Azzolina alla scuola: cari amici vi scrivo…
Si era notato, e lo avevamo evidenziato la scorsa settimana, che il linguaggio del Ministero stava cambiando. Stava diventando meno asetticamente burocratico, più amichevole. Due note ministeriali in materia di didattica a distanza, indirizzate a USR, dirigenti scolastici, docenti e perfino ai sindacati, esordivano con l’aggettivo “Carissimi”, e non mancavano di passaggi nei quali il burocratese cedeva il passo a una comunicazione più calda.

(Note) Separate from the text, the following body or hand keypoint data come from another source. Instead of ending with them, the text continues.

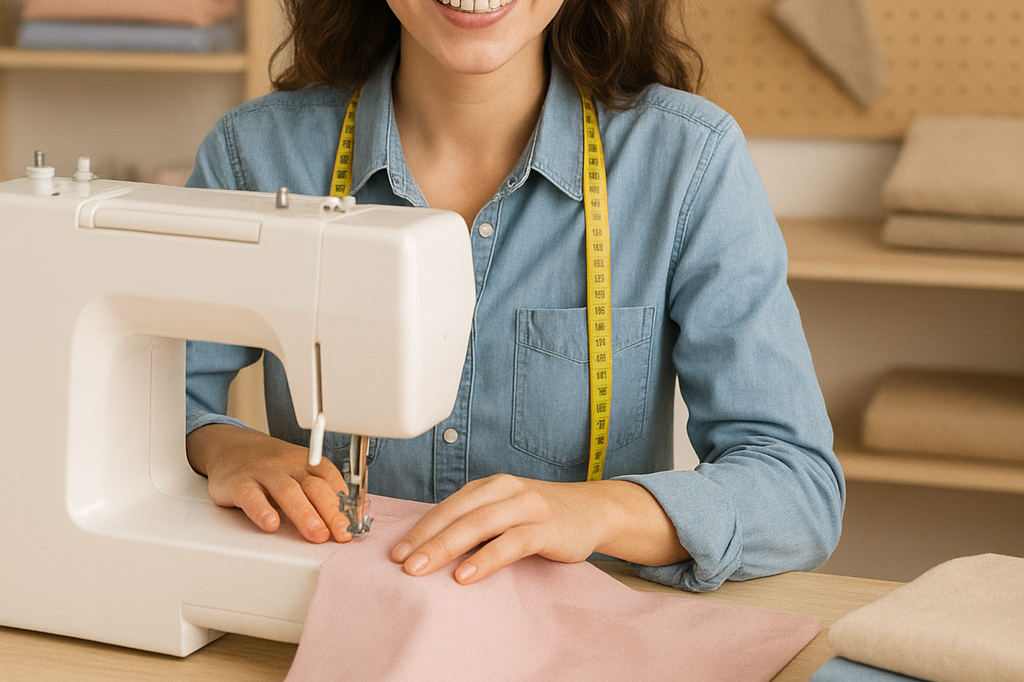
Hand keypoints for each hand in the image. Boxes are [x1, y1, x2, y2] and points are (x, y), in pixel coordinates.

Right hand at [186, 423, 351, 543]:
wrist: (228, 447)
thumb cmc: (271, 466)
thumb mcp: (299, 472)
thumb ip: (323, 492)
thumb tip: (357, 514)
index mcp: (307, 462)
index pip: (332, 479)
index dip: (346, 501)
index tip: (356, 523)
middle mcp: (288, 465)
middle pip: (314, 487)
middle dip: (331, 511)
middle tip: (342, 533)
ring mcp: (264, 473)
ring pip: (287, 491)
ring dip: (304, 514)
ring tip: (316, 534)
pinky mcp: (239, 483)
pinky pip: (251, 496)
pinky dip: (262, 510)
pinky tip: (271, 524)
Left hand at [389, 474, 689, 583]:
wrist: (593, 510)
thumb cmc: (542, 515)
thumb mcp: (504, 510)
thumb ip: (475, 522)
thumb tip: (431, 546)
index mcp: (490, 486)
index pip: (447, 506)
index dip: (420, 528)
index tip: (396, 551)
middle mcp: (506, 490)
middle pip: (458, 515)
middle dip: (426, 539)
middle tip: (402, 562)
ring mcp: (527, 507)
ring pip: (479, 525)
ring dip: (447, 547)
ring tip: (422, 568)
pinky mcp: (547, 527)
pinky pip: (511, 542)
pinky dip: (485, 559)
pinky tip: (466, 574)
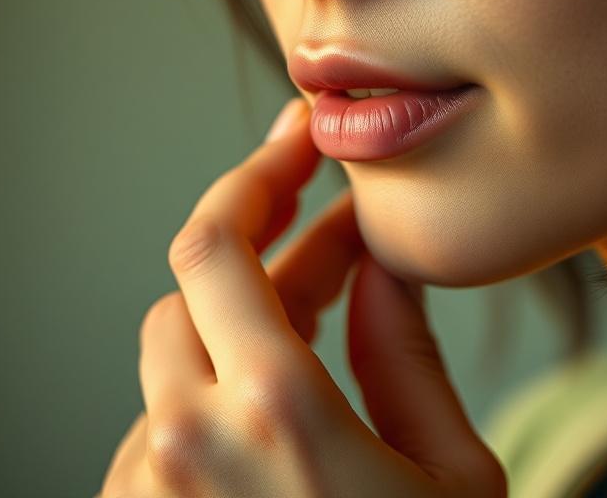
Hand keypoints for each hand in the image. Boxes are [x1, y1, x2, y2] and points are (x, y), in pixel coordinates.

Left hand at [96, 97, 506, 497]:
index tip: (295, 143)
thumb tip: (382, 273)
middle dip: (263, 242)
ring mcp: (151, 488)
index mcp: (274, 410)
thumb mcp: (454, 476)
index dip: (256, 175)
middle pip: (191, 287)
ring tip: (322, 309)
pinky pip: (165, 424)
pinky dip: (218, 390)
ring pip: (178, 355)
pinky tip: (277, 399)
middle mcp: (188, 443)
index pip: (218, 246)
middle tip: (322, 216)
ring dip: (243, 322)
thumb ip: (408, 360)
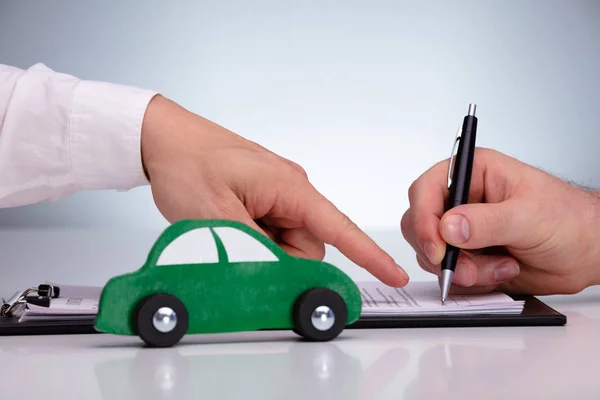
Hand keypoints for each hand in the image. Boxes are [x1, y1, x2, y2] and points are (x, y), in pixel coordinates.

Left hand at [139, 95, 408, 286]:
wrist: (163, 139)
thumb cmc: (187, 162)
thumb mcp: (216, 216)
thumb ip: (254, 250)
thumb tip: (283, 274)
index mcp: (289, 187)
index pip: (339, 227)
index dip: (369, 254)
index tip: (394, 273)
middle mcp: (290, 190)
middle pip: (307, 246)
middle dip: (277, 259)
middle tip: (238, 245)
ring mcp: (276, 195)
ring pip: (286, 244)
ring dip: (260, 249)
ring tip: (226, 228)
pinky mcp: (262, 200)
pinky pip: (270, 234)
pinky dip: (253, 240)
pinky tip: (228, 225)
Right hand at [401, 147, 599, 294]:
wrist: (588, 252)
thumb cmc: (569, 220)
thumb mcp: (530, 217)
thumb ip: (488, 222)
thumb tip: (449, 227)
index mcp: (473, 173)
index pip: (426, 190)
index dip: (423, 219)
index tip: (437, 248)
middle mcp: (462, 200)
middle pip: (420, 224)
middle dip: (442, 253)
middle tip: (467, 267)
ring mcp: (462, 230)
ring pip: (433, 255)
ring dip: (465, 270)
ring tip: (502, 266)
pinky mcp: (468, 256)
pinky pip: (450, 274)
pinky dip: (474, 281)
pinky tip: (503, 271)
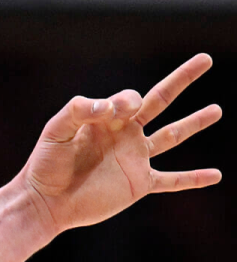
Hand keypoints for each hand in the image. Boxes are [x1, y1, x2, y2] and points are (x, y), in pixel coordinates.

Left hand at [20, 54, 221, 233]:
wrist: (44, 202)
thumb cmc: (44, 165)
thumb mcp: (55, 130)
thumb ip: (78, 111)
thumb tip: (110, 106)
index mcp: (106, 120)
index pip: (130, 99)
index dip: (126, 101)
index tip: (110, 114)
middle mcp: (124, 135)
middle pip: (159, 101)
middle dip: (181, 79)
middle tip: (204, 59)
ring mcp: (134, 159)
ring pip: (171, 136)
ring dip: (194, 123)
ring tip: (216, 109)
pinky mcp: (139, 184)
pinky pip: (172, 180)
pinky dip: (193, 179)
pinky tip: (215, 175)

Un portato, si diceva, del ricambio anche generazionale del top management del MI, avvenuto con la nomina dei due nuovi capi Dipartimento, Giovanna Boda e Marco (Max) Bruschi. Ma non era pensabile che un così evidente cambiamento semantico fosse un’iniziativa personale dei due alti funzionari. E infatti una conferma è arrivata dalla lettera aperta indirizzata sabato scorso dalla ministra Lucia Azzolina non alla solita catena gerarchica (direttori generali, dirigenti scolastici, docenti ecc.) ma orizzontalmente a tutta la scuola, lettera che inizia con lo stesso superlativo affettivo: “Carissimi”. A cambiare insomma non è solo il linguaggio del Ministero ma, prima ancora, quello del Ministro: una millennial, come la sua vice Anna Ascani, formatesi nell’era di internet e della destrutturazione, anche sul piano amministrativo, di quella istituzione totale, per dirla con Foucault, che era stato il Ministero di viale Trastevere fino alla fine del XX secolo. Che usava uno stile comunicativo ben diverso da quello figlio dei nostri tempi. Uno stile che forse qualcuno rimpiange, mentre altri ricordano piuttosto la grande competenza che caratterizzava le indicazioni che provenivano dal Palazzo della Minerva.

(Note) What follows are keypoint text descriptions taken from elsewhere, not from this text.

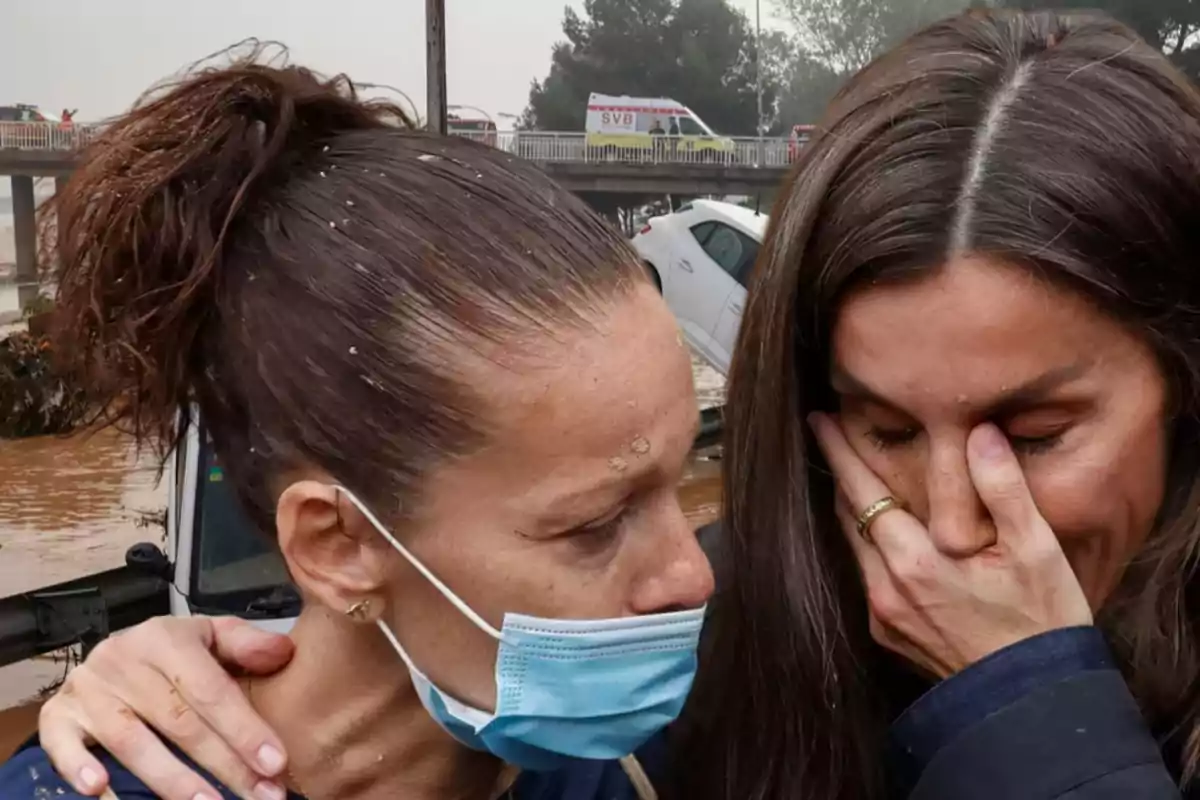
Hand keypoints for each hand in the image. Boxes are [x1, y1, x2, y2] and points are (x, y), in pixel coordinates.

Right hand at [39, 615, 293, 799]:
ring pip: (131, 740)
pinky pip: (62, 744)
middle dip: (223, 764)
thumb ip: (246, 644)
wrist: (115, 651)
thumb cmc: (176, 652)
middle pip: (178, 721)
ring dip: (170, 779)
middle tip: (259, 797)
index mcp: (166, 638)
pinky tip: (101, 791)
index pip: (211, 689)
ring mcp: (88, 689)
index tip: (275, 764)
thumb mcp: (212, 635)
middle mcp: (123, 660)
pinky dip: (78, 768)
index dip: (244, 728)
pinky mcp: (58, 713)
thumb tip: (282, 653)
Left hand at [809, 413, 1092, 677]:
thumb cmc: (1042, 622)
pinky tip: (884, 534)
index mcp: (915, 561)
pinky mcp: (888, 635)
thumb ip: (1003, 487)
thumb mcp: (1037, 549)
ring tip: (856, 476)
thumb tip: (980, 433)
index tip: (819, 420)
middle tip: (833, 435)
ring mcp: (883, 615)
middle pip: (849, 516)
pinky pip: (866, 577)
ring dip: (854, 510)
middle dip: (841, 474)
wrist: (1033, 701)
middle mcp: (886, 588)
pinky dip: (870, 547)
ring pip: (855, 547)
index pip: (862, 491)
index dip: (839, 452)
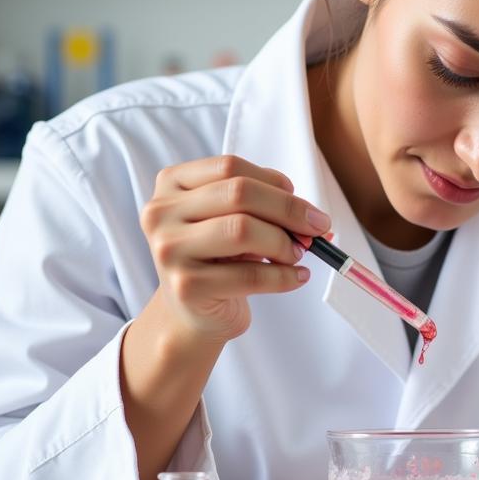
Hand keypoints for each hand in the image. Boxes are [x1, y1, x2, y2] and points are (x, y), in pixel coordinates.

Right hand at [140, 155, 330, 342]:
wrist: (192, 312)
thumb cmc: (219, 257)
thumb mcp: (233, 218)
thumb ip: (264, 203)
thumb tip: (310, 214)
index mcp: (172, 184)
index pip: (231, 167)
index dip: (275, 183)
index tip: (304, 205)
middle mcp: (161, 213)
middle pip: (239, 193)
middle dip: (289, 210)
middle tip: (318, 228)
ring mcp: (169, 250)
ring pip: (243, 230)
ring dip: (284, 243)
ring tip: (298, 254)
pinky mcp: (185, 287)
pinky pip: (249, 275)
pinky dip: (284, 276)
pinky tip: (296, 277)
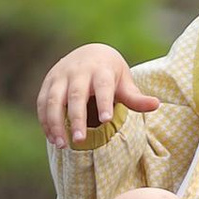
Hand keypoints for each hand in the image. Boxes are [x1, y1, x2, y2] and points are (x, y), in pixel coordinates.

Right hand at [36, 44, 159, 146]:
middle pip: (76, 96)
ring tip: (62, 144)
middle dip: (77, 119)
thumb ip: (135, 97)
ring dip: (55, 123)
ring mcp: (60, 76)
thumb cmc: (111, 73)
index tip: (106, 120)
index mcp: (101, 70)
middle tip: (81, 141)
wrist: (89, 53)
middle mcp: (78, 71)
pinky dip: (45, 121)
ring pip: (53, 100)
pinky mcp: (48, 83)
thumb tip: (156, 105)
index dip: (104, 102)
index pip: (103, 86)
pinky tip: (52, 138)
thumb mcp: (124, 81)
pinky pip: (42, 103)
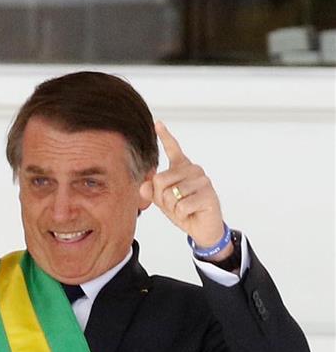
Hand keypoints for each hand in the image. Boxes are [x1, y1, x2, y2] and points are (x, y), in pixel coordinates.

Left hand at [139, 122, 230, 256]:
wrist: (203, 229)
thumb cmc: (184, 211)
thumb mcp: (163, 202)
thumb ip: (152, 192)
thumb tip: (143, 186)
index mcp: (182, 168)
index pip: (173, 149)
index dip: (165, 136)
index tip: (158, 123)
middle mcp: (193, 169)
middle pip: (160, 179)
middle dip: (162, 198)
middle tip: (175, 205)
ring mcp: (202, 180)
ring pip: (171, 194)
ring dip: (173, 208)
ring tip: (185, 209)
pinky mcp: (208, 194)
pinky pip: (182, 206)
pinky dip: (182, 214)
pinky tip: (192, 212)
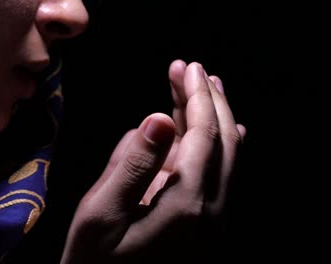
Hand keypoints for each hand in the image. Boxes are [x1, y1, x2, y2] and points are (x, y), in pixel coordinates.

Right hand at [60, 60, 245, 262]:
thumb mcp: (100, 215)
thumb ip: (133, 165)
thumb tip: (160, 118)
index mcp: (188, 203)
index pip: (204, 134)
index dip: (197, 96)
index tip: (187, 67)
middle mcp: (213, 208)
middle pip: (224, 140)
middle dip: (210, 100)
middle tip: (192, 69)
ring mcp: (216, 217)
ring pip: (227, 156)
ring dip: (218, 118)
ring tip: (207, 87)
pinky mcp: (210, 224)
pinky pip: (224, 175)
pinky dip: (223, 145)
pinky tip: (230, 130)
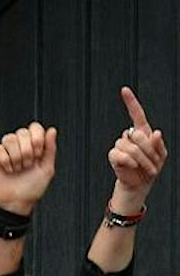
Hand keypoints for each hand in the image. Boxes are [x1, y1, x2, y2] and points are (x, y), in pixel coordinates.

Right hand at [0, 122, 57, 212]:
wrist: (16, 202)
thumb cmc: (32, 188)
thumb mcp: (47, 168)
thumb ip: (50, 148)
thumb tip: (51, 130)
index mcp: (33, 145)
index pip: (34, 128)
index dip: (37, 138)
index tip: (38, 153)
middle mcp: (20, 146)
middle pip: (22, 132)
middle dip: (27, 150)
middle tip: (28, 164)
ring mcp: (6, 150)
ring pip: (9, 138)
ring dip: (16, 156)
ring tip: (18, 168)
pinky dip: (5, 161)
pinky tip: (8, 169)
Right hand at [107, 86, 167, 204]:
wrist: (140, 184)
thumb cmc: (150, 169)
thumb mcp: (161, 155)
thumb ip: (159, 144)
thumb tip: (155, 133)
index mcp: (143, 132)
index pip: (136, 114)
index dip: (130, 102)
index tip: (124, 90)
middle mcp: (130, 137)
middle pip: (137, 134)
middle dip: (148, 149)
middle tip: (153, 161)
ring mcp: (120, 146)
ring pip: (130, 147)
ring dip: (141, 159)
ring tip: (145, 167)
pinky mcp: (114, 156)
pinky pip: (120, 154)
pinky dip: (129, 161)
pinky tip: (132, 166)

L’autonomia delle scuole, sia pure ingabbiata in una miriade di prescrizioni, e soprattutto la pervasività della società dell’informazione, che influisce sui tempi e sui modi dell’apprendimento individuale e sociale (il cooperative learning) e sui rapporti interpersonali, hanno accorciato le distanze tra docenti, studenti e genitori, valorizzando la dimensione comunitaria e partecipativa dell’educazione (la parola ‘comunità’ compare sette volte nella lettera del ministro).
Così, e non solo per le straordinarie circostanze nelle quali si trova ora ad esercitare le sue funzioni, Azzolina si sente vicina e com-partecipe della vicissitudine che investe la scuola, come mostrano bene queste sue parole: “In questi giorni faticosi penso spesso al suono della campanella. Quel suono a volte fastidioso, ma sempre emozionante, che fino a due anni fa ogni mattina rappresentava per me il vero inizio della giornata: salutare le colleghe e i colleghi insegnanti, il mio dirigente scolastico, il personale ATA, incontrare le studentesse e gli studenti, e quell’aula vuota che in pochi secondi si riempiva di vita, risate, rumore, sguardi assonnati”.
Rimpianto? Nostalgia? No, sembra piuttosto consapevolezza, da parte di Azzolina, dell’importanza della funzione di socializzazione svolta dalla scuola, tanto più evidente in un momento in cui è venuta a mancare. Dovrà essere recuperata, ma coniugandola con le nuove modalità di apprendimento a distanza e miste per le quali gli insegnanti e soprattutto gli studenti italiani stanno dimostrando di essere pronti e interessati.